«Nous avons franchi la première porte de l’enceinte du quartier général de Kadhafi. Ecoutez les explosions derrière moi! Cela fait quatre heures que cela dure.» Joint hier en milieu d’après-midi sur son téléphone satellitaire, Myzran, un résident de Tripoli, simple civil, s’est mêlé aux révolutionnaires, sans arme, précise-t-il, pour voir tomber ce qu’il reste du régime de Muammar Kadhafi.
Il lui aura suffi de quelques heures pour assister à ce moment historique. Au prix de très violents affrontements, à coups de tirs de mortier, d’artillerie, de roquettes et avec l’aide des raids de l’OTAN, une centaine de révolutionnaires sont parvenus à s’emparer du QG de Kadhafi, véritable cœur du régime.
«Je marche chez Kadhafi!»
Hier soir, la chaîne Al-Jazira montrait de jeunes révolutionnaires brandissant des armes saisies à l’intérieur du QG, dont un fusil qui semblait plaqué or.
Plusieurs corps, apparemment des soldats pro-Kadhafi, jonchaient le sol. Cité par l’agence Associated Press, un jeune homme de Misrata, lance-roquettes dans une main et kalachnikov dans l’autre, disait ressentir une «explosion de joie». «Je peux maintenant marcher dans la résidence de Kadhafi. Beaucoup de mes amis sont morts, et tout ça, désormais, veut dire quelque chose.»
Symbole fort: les images de la chaîne qatarie montraient un rebelle tentant de détruire la sculpture représentant un poing empoignant un avion, œuvre en mémoire des attaques aériennes américaines de 1986 devant laquelle avait souvent posé Muammar Kadhafi.
Partie d’échecs
Mais de ce dernier, nulle trace, dans ce vaste complexe truffé de bunkers et de souterrains. Ni d’autres membres du clan d’ailleurs. Se poursuit donc l’incroyable partie de cache-cache engagée par le colonel et sa famille. Quelques heures avant, dans la nuit de lundi à mardi, c’est dans ce même QG entouré de trois ceintures de béton que Self al-Islam, l’un des fils de Muammar Kadhafi, emmenait des reporters pour leur démontrer que «tout va bien à Tripoli» et que la situation était «sous contrôle». Or le Conseil national de transition, l’organe politique des révolutionnaires, avait assuré la veille que Seif al-Islam avait été arrêté. De quoi faire douter, un moment, du réel étranglement du régime. Et hier après-midi encore, à en croire son vieil ami le président russe de la Fédération internationale d’échecs Kirsan Ilioumjinov, Muammar-le-stratège, ou adepte de la diagonale du fou, c’est selon, lui affirmait au téléphone: «Je suis vivant et en bonne santé. Je me trouve à Tripoli et je n’ai pas l’intention de quitter la Libye. Ne croyez pas les mensonges des télévisions occidentales.»

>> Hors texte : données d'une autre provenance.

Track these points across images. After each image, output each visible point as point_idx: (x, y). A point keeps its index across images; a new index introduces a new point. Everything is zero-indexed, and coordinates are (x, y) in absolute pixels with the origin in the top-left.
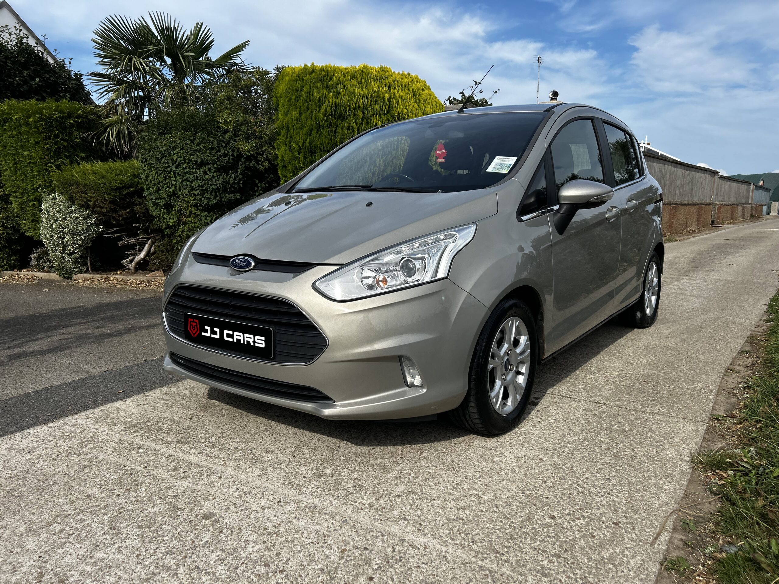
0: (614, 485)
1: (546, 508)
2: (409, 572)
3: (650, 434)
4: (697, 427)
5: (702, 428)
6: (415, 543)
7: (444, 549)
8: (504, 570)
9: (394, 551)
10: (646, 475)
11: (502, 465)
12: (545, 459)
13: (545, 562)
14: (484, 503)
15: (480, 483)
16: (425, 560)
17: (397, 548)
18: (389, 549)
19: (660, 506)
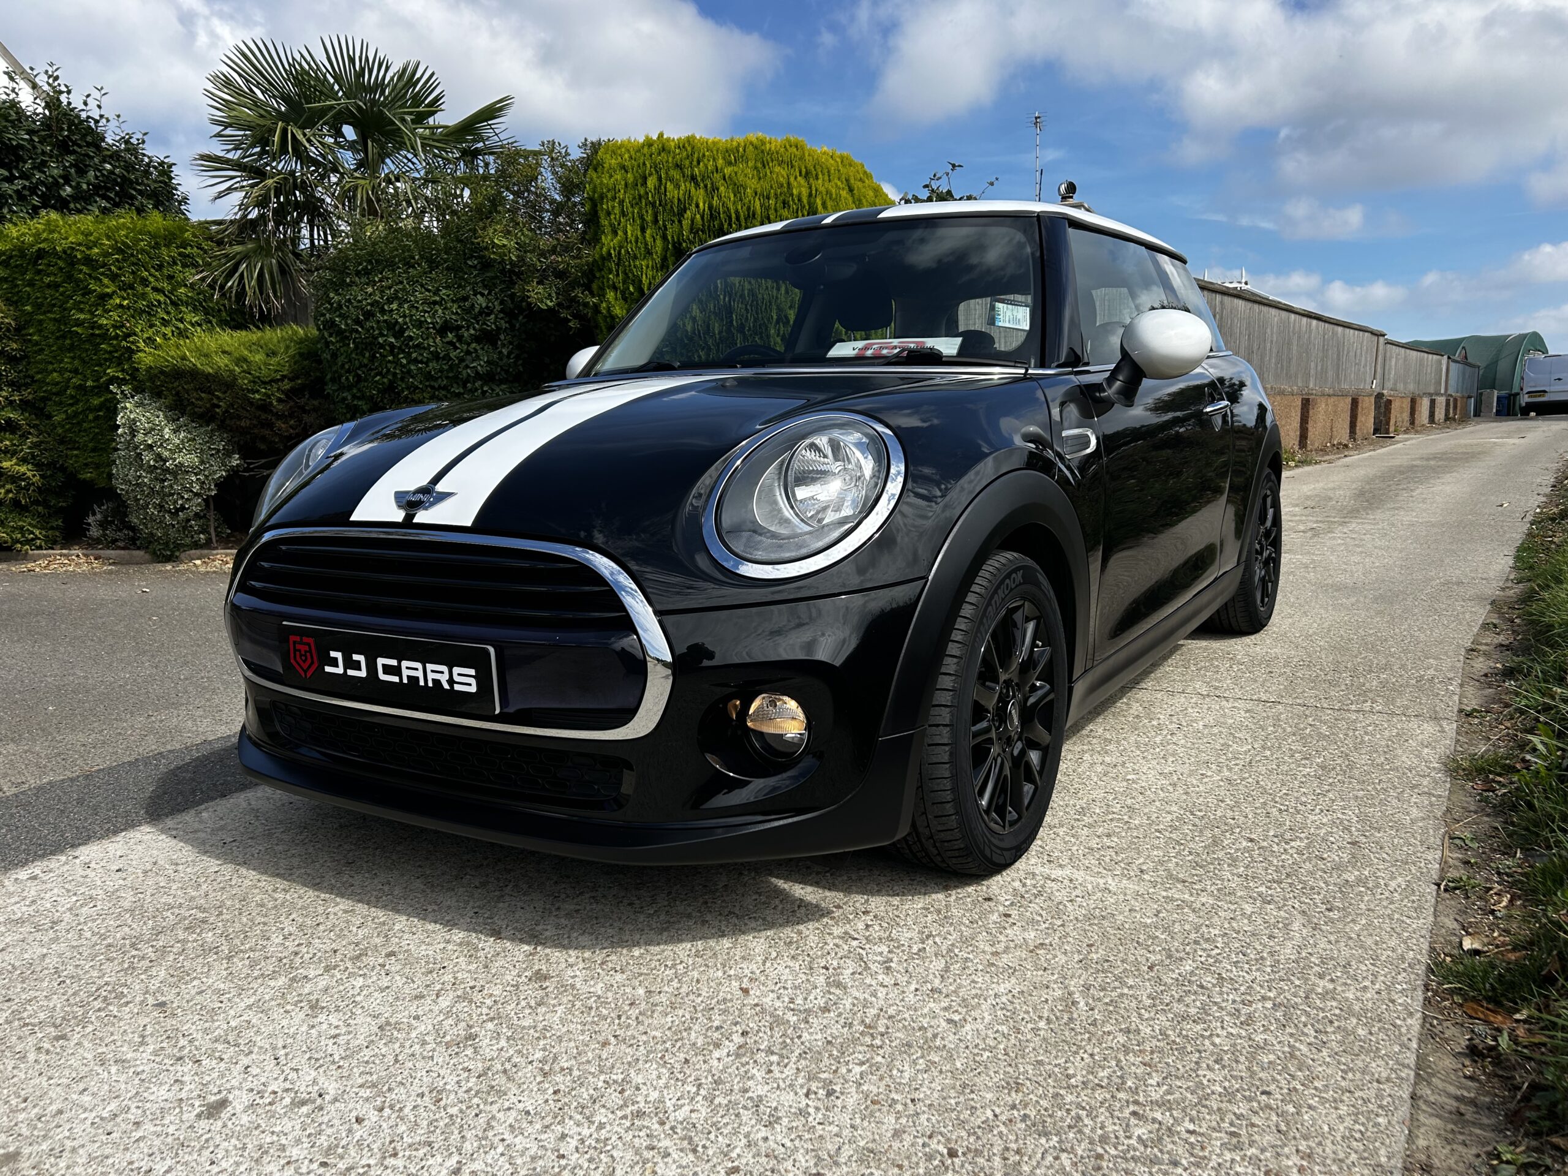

Qu’importe, pour les Libyens en exil, il ne fait plus de doute maintenant que la victoire est acquise. «J’ai pu joindre plusieurs proches à Tripoli. Ils n’en reviennent pas, ils sont heureux», raconte Imed Bozghiba, président de l’association SOS Libye et installé à Neuchâtel. «Depuis quatre mois, ils ont été soumis à des contrôles incessants, des pénuries de nourriture et d’essence, conditionnés à une propagande agressive. Maintenant, tout cela va finir.» Dans certaines rues de Tripoli, l’ambiance était à la fête hier soir, tandis qu’ailleurs des combats étaient encore signalés. Le CICR tout comme Médecins sans frontières ont fait état de très nombreux blessés qui affluaient vers des hôpitaux débordés.